Whitney Museum of American Art - May 2016
Larry Rivers (1925-2002)
Double Portrait of Berdie
From the museum label and website:
"The woman depicted here is Larry Rivers’s mother-in-law, Berdie Burger, who was the artist’s primary model in the early 1950s, when she lived with Rivers and her daughter in Southampton, New York. Seen by critics as heralding Rivers’s mature style, the painting registers a range of influences, from the detailed interiors of Impressionism to the expressive brushwork and ambitious scale of the New York School. By depicting the figure simultaneously in two poses—suggesting a time lapse—Rivers emphasizes the process of creation and the active role of both artist and model in creating a fictive scene.
The years surrounding World War II in the United States witnessed the meteoric rise of abstract painting and a widespread abandonment of traditional figurative approaches. Portraiture seemed hopelessly outmoded to many artists, yet some could not relinquish their interest in representing themselves and others. The body, they maintained, was vital in an era marked by unprecedented human catastrophes, including the Holocaust and the atomic bomb. As artist Leonard Baskin proclaimed: “Our human frame, our gutted mansion, our enveloping sack of beef and ash is yet a glory. I hold the cracked mirror up to man.”

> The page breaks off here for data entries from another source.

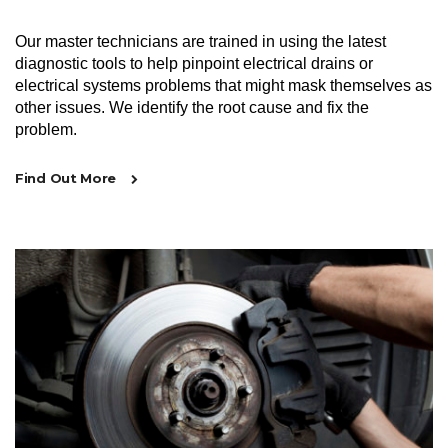
Our master technicians are trained in using the latest
diagnostic tools to help pinpoint electrical drains or
electrical systems problems that might mask themselves as
other issues. We identify the root cause and fix the
problem.
Find Out More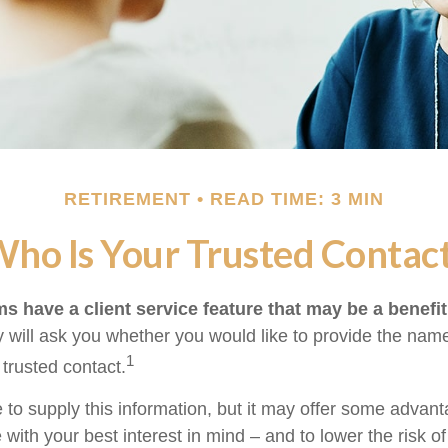
RETIREMENT
READ TIME: 3 MIN
ho Is Your Trusted Contac
s have a client service feature that may be a benefit
 will ask you whether you would like to provide the nam
1
 trusted contact.
 to supply this information, but it may offer some advan
 with your best interest in mind – and to lower the risk 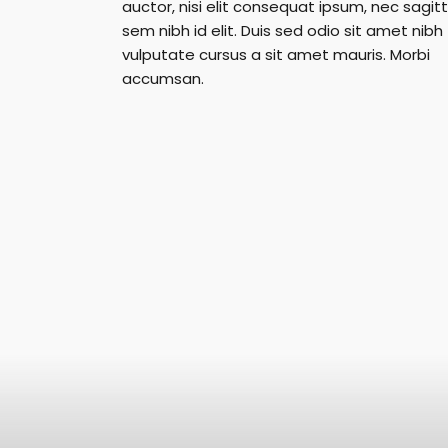
auctor, nisi elit consequat ipsum, nec sagitt
sem nibh id elit. Duis sed odio sit amet nibh
vulputate cursus a sit amet mauris. Morbi
accumsan.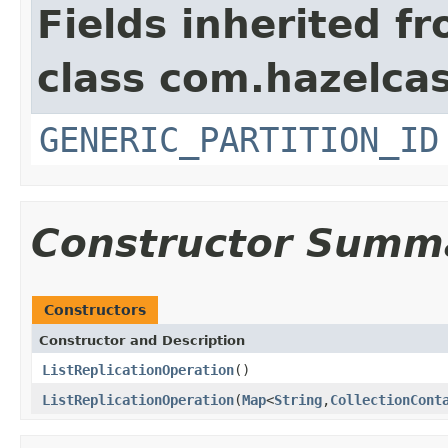
Fields inherited f
class com.hazelcas
GENERIC_PARTITION_ID
Constructor Summ
Constructors
Constructor and Description
ListReplicationOperation
()
ListReplicationOperation
(
Map
<
String
,
CollectionCont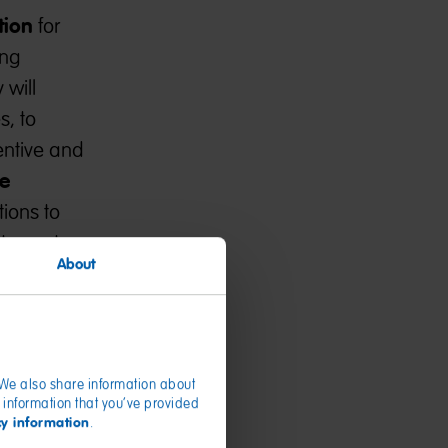
tion
for
ing
 will
s, to
entive and
e
tions to
y, cost,
About
. We also share information about
 information that you’ve provided
cy information
.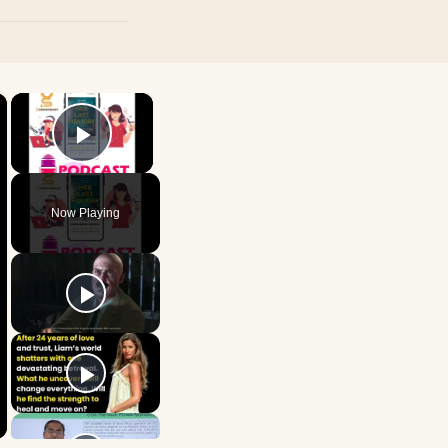
×
×
Play Video
Now Playing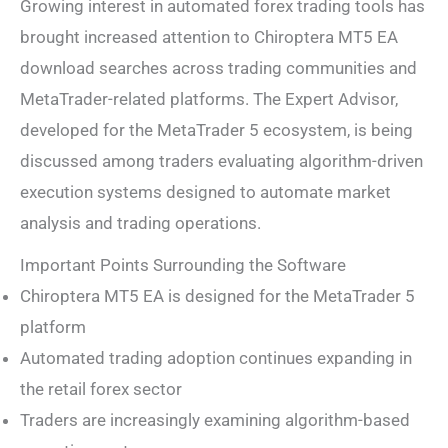
Growing interest in automated forex trading tools has
brought increased attention to Chiroptera MT5 EA
download searches across trading communities and
MetaTrader-related platforms. The Expert Advisor,
developed for the MetaTrader 5 ecosystem, is being
discussed among traders evaluating algorithm-driven
execution systems designed to automate market
analysis and trading operations.
Important Points Surrounding the Software
Chiroptera MT5 EA is designed for the MetaTrader 5
platform
Automated trading adoption continues expanding in
the retail forex sector
Traders are increasingly examining algorithm-based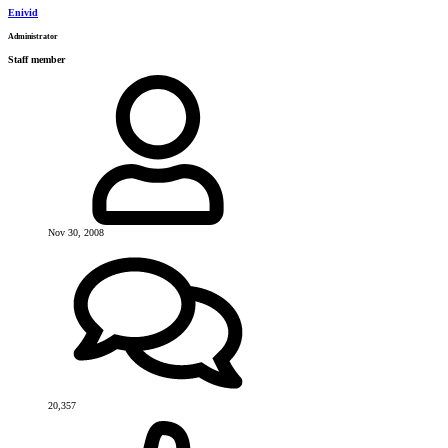
Enivid
Administrator
Staff member
Nov 30, 2008
20,357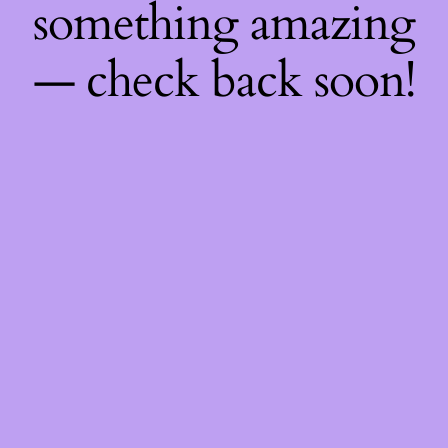
something amazing
— check back soon!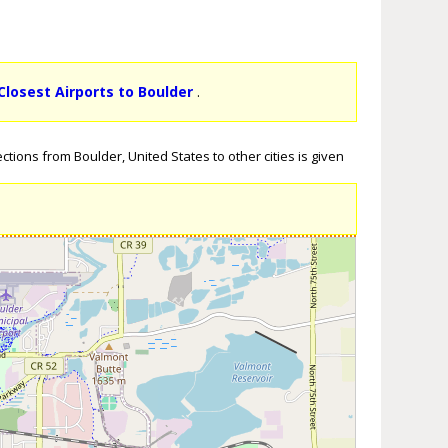
Closest Airports to Boulder
.
tions from Boulder, United States to other cities is given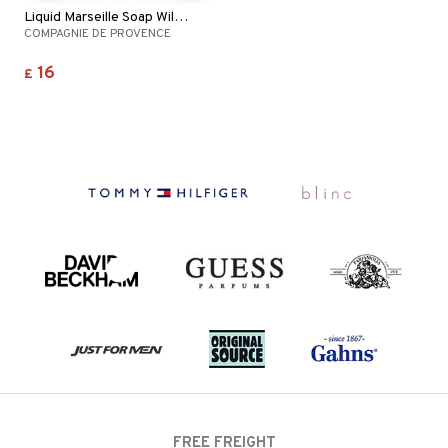
Liquid Marseille Soap Wild Rose
COMPAGNIE DE PROVENCE
16
£
FREE FREIGHT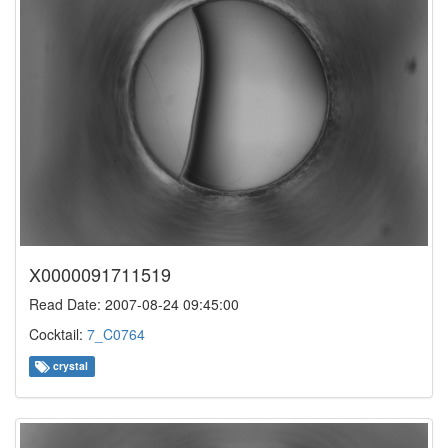
X0000091711519
Read Date: 2007-08-24 09:45:00
Cocktail:
7_C0764
crystal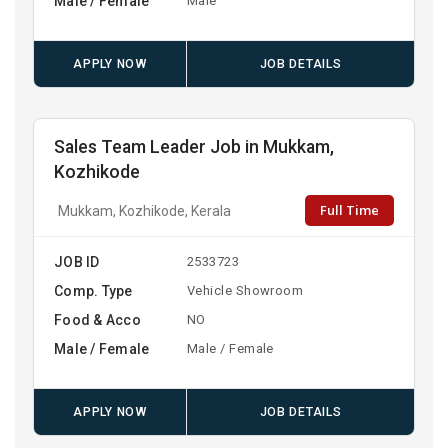
Male / Female
Male
APPLY NOW
JOB DETAILS
Sales Team Leader Job in Mukkam,
Kozhikode
Full Time
Mukkam, Kozhikode, Kerala
JOB ID
2533723
Comp. Type
Vehicle Showroom
Food & Acco
NO
Male / Female
Male / Female
APPLY NOW
JOB DETAILS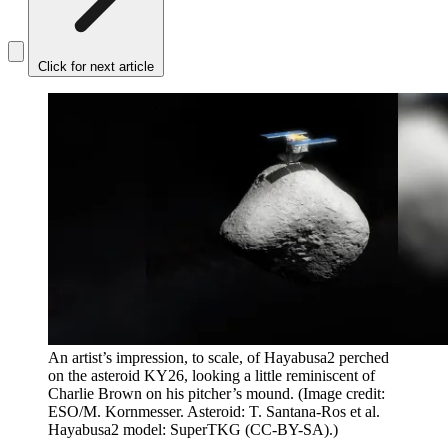
Click for next article
An artist’s impression, to scale, of Hayabusa2 perched
on the asteroid KY26, looking a little reminiscent of
Charlie Brown on his pitcher’s mound.
(Image credit:
ESO/M. Kornmesser. Asteroid: T. Santana-Ros et al.
Hayabusa2 model: SuperTKG (CC-BY-SA).)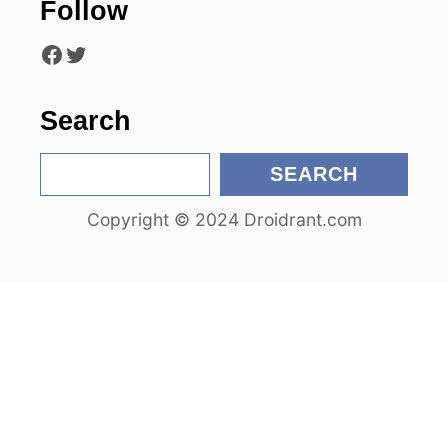
Follow
t
Facebook
Twitter
i
o
Search
n
S
SEARCH
e
Copyright © 2024 Droidrant.com
a
r
c
h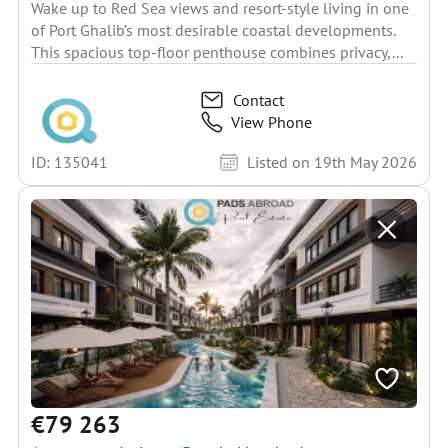
Wake up to Red Sea views and resort-style living in one
of Port Ghalib’s most desirable coastal developments.
This spacious top-floor penthouse combines privacy,...
Contact
View Phone
ID: 135041
Listed on 19th May 2026
€79 263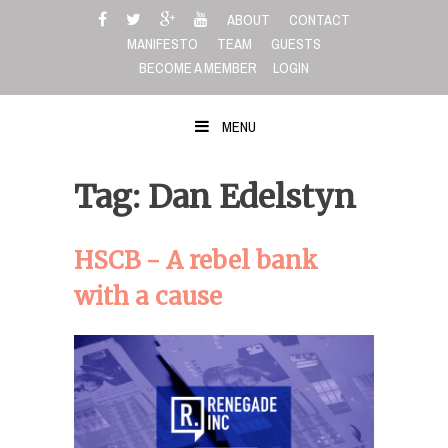
Skip
ABOUT
CONTACT
to
MANIFESTO
TEAM
GUESTS
content
BECOME A MEMBER
LOGIN
MENU
Tag: Dan Edelstyn
HSCB - A rebel bank
with a cause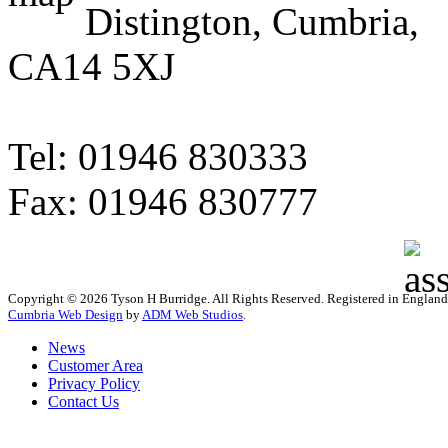
Distington, Cumbria,
CA14 5XJ
Tel: 01946 830333
Fax: 01946 830777
Copyright © 2026 Tyson H Burridge. All Rights Reserved. Registered in Englan
Cumbria Web Design
by
ADM Web Studios
.
News
Customer Area
Privacy Policy
Contact Us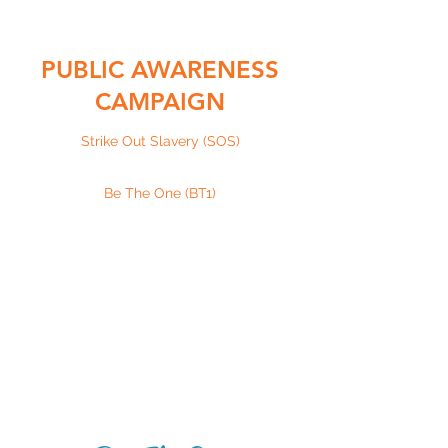
PUBLIC AWARENESS
CAMPAIGN
Strike Out Slavery (SOS)
Be The One (BT1)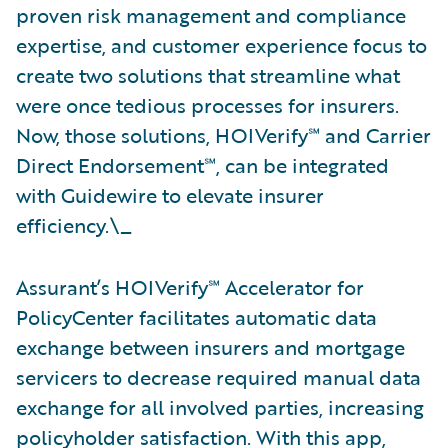
proven risk management and compliance
expertise, and customer experience focus to
create two solutions that streamline what
were once tedious processes for insurers.
Now, those solutions, HOIVerify℠ and Carrier
Direct Endorsement℠, can be integrated
with Guidewire to elevate insurer
efficiency.\_
Assurant’s HOIVerify℠ Accelerator for
PolicyCenter facilitates automatic data
exchange between insurers and mortgage
servicers to decrease required manual data
exchange for all involved parties, increasing
policyholder satisfaction. With this app,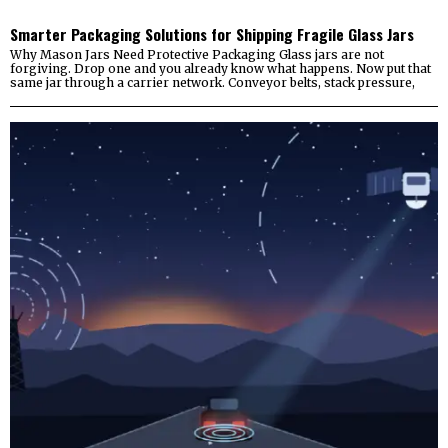
Smarter Packaging Solutions for Shipping Fragile Glass Jars
Why Mason Jars Need Protective Packaging Glass jars are not
forgiving. Drop one and you already know what happens. Now put that
same jar through a carrier network. Conveyor belts, stack pressure,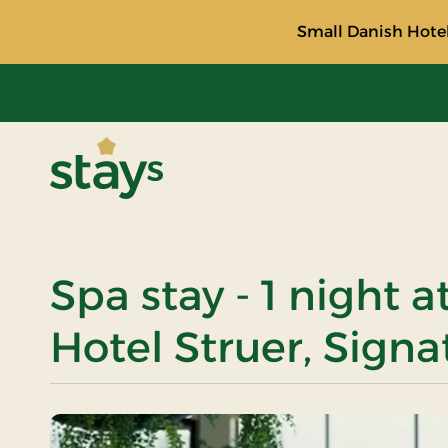
Small Danish Hotel
Stays
Spa stay - 1 night 
Hotel Struer, Signa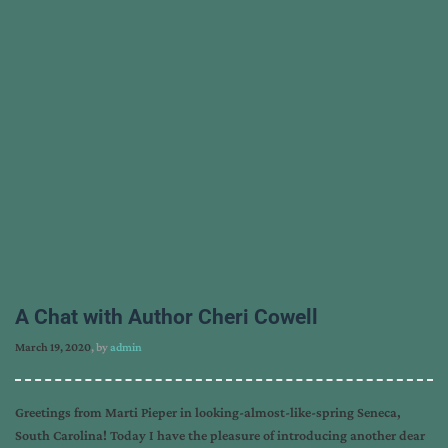
A Chat with Author Cheri Cowell
March 19, 2020
, by
admin
Greetings from Marti Pieper in looking-almost-like-spring Seneca,
South Carolina! Today I have the pleasure of introducing another dear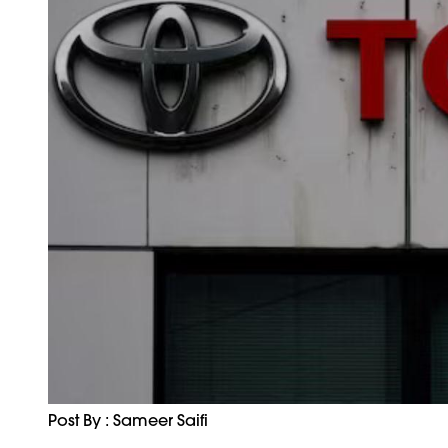
Post By : Sameer Saifi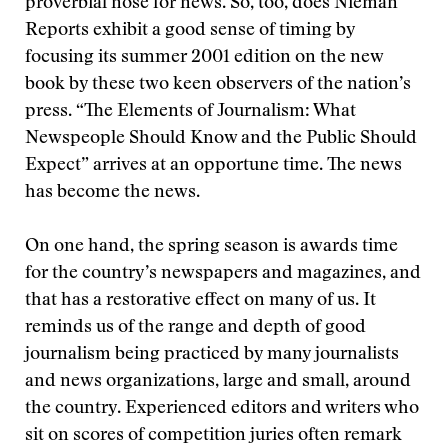
proverbial nose for news. So, too, does Nieman
Reports exhibit a good sense of timing by
focusing its summer 2001 edition on the new
book by these two keen observers of the nation’s
press. “The Elements of Journalism: What
Newspeople Should Know and the Public Should
Expect” arrives at an opportune time. The news
has become the news.
On one hand, the spring season is awards time
for the country’s newspapers and magazines, and
that has a restorative effect on many of us. It
reminds us of the range and depth of good
journalism being practiced by many journalists
and news organizations, large and small, around
the country. Experienced editors and writers who
sit on scores of competition juries often remark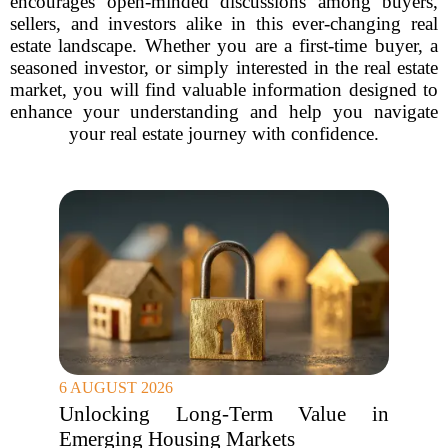
encourages open-minded discussions among buyers,
sellers, and investors alike in this ever-changing real
estate landscape. Whether you are a first-time buyer, a
seasoned investor, or simply interested in the real estate
market, you will find valuable information designed to
enhance your understanding and help you navigate
your real estate journey with confidence.
6 AUGUST 2026
Unlocking Long-Term Value in
Emerging Housing Markets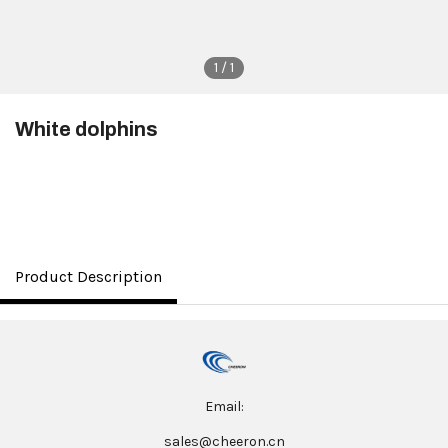
1 / 1
White dolphins
$3.50
Product Description
Email:
sales@cheeron.cn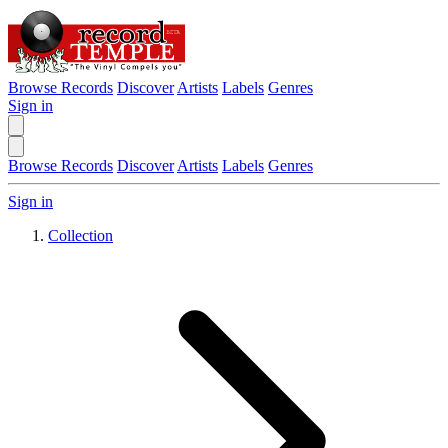
Browse Records
Discover
Artists
Labels
Genres
Sign in
Browse Records
Discover
Artists
Labels
Genres
Sign in
Collection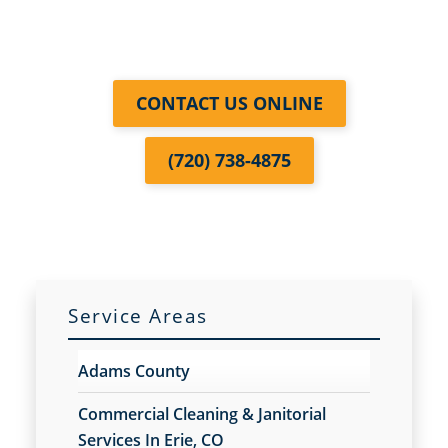
CONTACT US ONLINE
(720) 738-4875
Service Areas
Adams County
Commercial Cleaning & Janitorial
Services In Erie, CO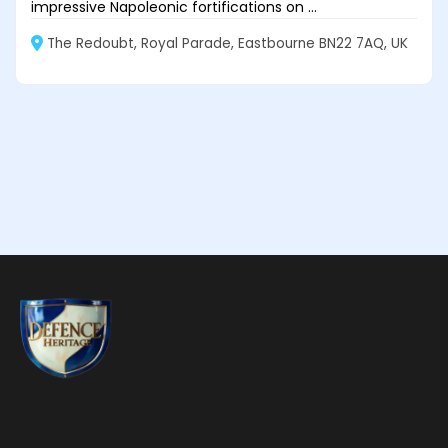
impressive Napoleonic fortifications on ...
The Redoubt, Royal Parade, Eastbourne BN22 7AQ, UK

These works bear witness to portraiture’s crucial role during this period. Combining figurative imagery with restless brushwork, distorted forms, and flattened color, they invoke the psychic impact of the era’s global conflicts and dislocations, exuding a sense of anxiety, foreboding, and raw intensity. Many of the artists whose work is featured here, including Beauford Delaney, sought refuge in enigmatic explorations of the self. Others such as Larry Rivers and John Wilde instilled images of loved ones with meditations on mortality, while Alfonso Ossorio explored the human condition in portraits of archetypal figures."